Here was Shelby Taite, heiress, with a pedigree that probably stretched back to the
Mayflower,
and beyond. Here she was sitting in the backseat of a pickup truck, still giggling like a child who’d just seen her first circus, and not giving a single thought to her family name, her station in life. Her—as she allowed Quinn to take her hand in his, squeeze it in the dark—fiance.

She was having herself a fling. An adventure. He had to remember that. He had to remember that he was only here, only handy, and that he’d promised her family he wouldn’t allow her to be hurt.

But he hadn’t thought about himself, about the fact that he might be more attracted than interested, more serious than serviceable. That he might end up hurt, especially if Shelby really did see him as a part of her great adventure, the one she would have before returning to her family, to that stick of a fiance.

He squeezed her fingers again, then let go and held out his arm in silence, hoping she’d understand and lean against his shoulder.

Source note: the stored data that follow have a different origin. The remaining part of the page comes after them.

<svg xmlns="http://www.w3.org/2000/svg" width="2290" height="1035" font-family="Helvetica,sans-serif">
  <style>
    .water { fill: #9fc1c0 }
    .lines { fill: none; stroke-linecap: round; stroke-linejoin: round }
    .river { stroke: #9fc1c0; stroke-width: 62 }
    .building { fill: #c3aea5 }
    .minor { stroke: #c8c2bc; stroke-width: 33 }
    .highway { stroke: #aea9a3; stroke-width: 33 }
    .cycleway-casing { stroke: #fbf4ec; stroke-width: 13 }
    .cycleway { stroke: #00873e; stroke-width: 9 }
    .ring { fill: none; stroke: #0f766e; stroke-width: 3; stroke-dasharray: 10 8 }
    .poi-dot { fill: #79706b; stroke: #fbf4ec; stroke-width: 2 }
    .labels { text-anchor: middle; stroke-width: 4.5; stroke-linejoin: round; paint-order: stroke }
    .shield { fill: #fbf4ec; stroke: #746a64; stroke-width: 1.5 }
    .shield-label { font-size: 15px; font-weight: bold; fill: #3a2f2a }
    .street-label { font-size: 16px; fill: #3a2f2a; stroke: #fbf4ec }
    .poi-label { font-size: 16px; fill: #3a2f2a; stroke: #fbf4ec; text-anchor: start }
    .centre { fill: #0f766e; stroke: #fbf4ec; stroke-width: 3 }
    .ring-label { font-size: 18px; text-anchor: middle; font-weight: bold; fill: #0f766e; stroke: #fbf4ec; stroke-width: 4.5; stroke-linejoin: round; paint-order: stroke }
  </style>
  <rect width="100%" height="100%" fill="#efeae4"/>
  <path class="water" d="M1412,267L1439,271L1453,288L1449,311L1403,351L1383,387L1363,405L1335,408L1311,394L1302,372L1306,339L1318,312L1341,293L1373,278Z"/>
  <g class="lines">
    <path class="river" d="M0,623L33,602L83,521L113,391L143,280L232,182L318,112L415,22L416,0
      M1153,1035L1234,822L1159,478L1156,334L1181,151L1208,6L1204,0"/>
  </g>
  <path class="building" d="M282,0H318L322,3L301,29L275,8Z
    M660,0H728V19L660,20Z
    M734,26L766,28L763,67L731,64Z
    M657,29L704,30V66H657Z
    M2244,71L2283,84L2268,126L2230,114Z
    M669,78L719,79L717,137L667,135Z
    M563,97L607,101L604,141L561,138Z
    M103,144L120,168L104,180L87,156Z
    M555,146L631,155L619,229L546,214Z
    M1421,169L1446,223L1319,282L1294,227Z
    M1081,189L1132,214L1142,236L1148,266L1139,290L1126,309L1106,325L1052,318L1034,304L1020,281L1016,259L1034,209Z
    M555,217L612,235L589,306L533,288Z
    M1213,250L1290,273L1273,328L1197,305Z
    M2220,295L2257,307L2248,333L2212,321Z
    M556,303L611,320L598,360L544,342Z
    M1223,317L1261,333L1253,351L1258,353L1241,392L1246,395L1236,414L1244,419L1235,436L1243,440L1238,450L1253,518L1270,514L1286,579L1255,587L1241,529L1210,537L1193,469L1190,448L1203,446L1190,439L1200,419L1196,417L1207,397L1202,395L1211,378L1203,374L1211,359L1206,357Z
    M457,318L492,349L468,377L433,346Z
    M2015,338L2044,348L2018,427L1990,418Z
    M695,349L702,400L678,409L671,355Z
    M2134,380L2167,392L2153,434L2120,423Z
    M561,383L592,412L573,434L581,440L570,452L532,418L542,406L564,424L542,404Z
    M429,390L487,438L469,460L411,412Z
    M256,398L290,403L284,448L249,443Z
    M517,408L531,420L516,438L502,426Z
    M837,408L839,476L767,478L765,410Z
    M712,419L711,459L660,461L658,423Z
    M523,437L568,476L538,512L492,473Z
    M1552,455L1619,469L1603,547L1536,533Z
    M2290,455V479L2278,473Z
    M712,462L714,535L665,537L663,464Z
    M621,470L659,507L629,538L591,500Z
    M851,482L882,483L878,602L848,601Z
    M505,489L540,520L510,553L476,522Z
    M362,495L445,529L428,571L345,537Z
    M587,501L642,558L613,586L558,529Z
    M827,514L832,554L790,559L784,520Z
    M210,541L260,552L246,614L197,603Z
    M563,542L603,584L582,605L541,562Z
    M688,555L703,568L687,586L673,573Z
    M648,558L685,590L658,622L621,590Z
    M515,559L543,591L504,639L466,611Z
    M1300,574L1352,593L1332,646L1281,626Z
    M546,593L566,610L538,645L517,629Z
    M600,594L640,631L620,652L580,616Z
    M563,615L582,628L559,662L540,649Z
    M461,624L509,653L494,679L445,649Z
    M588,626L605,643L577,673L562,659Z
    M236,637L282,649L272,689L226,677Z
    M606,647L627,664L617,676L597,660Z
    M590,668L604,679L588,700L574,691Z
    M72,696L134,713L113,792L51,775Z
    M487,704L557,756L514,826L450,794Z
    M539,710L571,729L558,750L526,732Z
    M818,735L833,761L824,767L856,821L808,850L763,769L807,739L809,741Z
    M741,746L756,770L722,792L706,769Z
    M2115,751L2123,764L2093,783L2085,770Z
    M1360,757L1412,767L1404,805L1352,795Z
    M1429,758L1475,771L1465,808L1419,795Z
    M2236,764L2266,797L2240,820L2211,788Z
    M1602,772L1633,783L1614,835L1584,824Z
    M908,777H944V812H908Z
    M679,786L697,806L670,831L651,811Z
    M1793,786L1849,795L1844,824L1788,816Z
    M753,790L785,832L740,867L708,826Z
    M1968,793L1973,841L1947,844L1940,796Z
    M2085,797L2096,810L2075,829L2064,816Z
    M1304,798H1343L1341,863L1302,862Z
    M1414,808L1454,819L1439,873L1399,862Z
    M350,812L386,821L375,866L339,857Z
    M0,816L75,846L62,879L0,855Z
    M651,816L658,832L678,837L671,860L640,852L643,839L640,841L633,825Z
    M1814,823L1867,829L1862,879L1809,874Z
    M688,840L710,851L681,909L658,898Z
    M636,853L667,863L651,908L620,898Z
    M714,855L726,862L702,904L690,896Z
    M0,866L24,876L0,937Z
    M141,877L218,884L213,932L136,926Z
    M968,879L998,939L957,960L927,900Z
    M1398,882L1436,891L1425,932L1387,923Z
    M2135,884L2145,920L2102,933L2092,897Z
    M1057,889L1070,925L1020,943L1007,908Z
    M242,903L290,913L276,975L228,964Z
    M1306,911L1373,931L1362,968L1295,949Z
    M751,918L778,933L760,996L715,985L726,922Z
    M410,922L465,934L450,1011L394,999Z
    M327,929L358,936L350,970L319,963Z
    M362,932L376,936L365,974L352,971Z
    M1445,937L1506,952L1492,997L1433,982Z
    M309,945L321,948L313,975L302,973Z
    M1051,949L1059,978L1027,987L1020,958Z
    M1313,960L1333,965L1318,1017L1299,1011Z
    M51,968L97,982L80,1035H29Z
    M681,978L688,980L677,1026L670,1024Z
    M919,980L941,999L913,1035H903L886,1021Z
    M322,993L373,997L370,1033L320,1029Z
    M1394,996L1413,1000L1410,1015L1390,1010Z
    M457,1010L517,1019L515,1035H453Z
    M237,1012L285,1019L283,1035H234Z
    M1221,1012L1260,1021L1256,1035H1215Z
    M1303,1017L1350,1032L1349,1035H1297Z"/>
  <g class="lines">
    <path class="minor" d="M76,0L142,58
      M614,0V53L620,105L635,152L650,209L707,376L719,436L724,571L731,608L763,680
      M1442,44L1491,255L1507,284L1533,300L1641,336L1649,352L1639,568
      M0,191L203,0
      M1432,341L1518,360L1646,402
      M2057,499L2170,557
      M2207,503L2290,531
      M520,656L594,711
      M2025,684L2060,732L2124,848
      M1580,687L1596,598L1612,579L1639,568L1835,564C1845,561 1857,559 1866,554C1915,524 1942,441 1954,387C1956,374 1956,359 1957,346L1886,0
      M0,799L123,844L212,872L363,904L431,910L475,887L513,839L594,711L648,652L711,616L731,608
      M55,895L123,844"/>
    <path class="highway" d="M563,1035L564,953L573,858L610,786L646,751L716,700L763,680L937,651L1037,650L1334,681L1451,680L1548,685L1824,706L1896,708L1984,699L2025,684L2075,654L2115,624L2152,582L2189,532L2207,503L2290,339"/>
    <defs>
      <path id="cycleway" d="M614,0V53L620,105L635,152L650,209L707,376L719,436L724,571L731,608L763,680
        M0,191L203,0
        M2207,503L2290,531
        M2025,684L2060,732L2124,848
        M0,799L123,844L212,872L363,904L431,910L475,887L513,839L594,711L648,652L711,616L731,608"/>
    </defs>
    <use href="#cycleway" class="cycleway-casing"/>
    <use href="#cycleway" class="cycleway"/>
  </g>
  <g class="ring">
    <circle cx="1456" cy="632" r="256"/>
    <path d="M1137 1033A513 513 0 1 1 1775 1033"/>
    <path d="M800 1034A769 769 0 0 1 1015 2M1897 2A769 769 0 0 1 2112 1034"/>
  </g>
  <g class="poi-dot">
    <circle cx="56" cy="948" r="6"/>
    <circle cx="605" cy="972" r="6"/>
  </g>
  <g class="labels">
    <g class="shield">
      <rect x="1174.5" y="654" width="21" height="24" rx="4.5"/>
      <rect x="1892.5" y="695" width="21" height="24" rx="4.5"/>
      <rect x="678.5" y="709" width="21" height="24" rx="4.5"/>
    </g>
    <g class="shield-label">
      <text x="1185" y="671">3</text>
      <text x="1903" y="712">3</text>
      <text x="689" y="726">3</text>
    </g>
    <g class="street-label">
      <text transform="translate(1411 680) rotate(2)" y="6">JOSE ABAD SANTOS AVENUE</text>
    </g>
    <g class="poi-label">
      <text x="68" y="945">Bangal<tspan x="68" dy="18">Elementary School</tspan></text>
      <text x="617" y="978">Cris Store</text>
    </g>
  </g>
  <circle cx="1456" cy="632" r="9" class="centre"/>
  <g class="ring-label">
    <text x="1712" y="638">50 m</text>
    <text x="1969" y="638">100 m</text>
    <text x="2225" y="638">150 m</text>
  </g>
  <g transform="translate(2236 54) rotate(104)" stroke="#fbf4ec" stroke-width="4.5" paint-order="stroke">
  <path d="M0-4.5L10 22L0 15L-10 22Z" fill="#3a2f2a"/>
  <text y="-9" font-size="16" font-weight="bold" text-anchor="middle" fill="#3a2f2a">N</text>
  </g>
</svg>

She did. She moved across the seat, curled up against him, and rested her hand on his chest. They didn’t say a word, didn’t look at each other. They just sat there together in the dark, listening to Brandy and Gary singing along with the country tunes on the radio.

Gary had a really good voice. Brandy didn’t. But the songs were upbeat and the rhythms infectious, so Shelby soon began patting her hand against Quinn’s chest in tune with the music. In tune with his rapidly beating heart. In tune with all the questions that knocked on his brain.

As the truck pulled into the parking lot behind the apartments, he asked one of them. “If you’ll come with me while I get into some dry clothes, we can take a walk?” Then, since this sounded pretty lame, even to his own ears, he added, “I think Gary and Brandy might want to be alone.”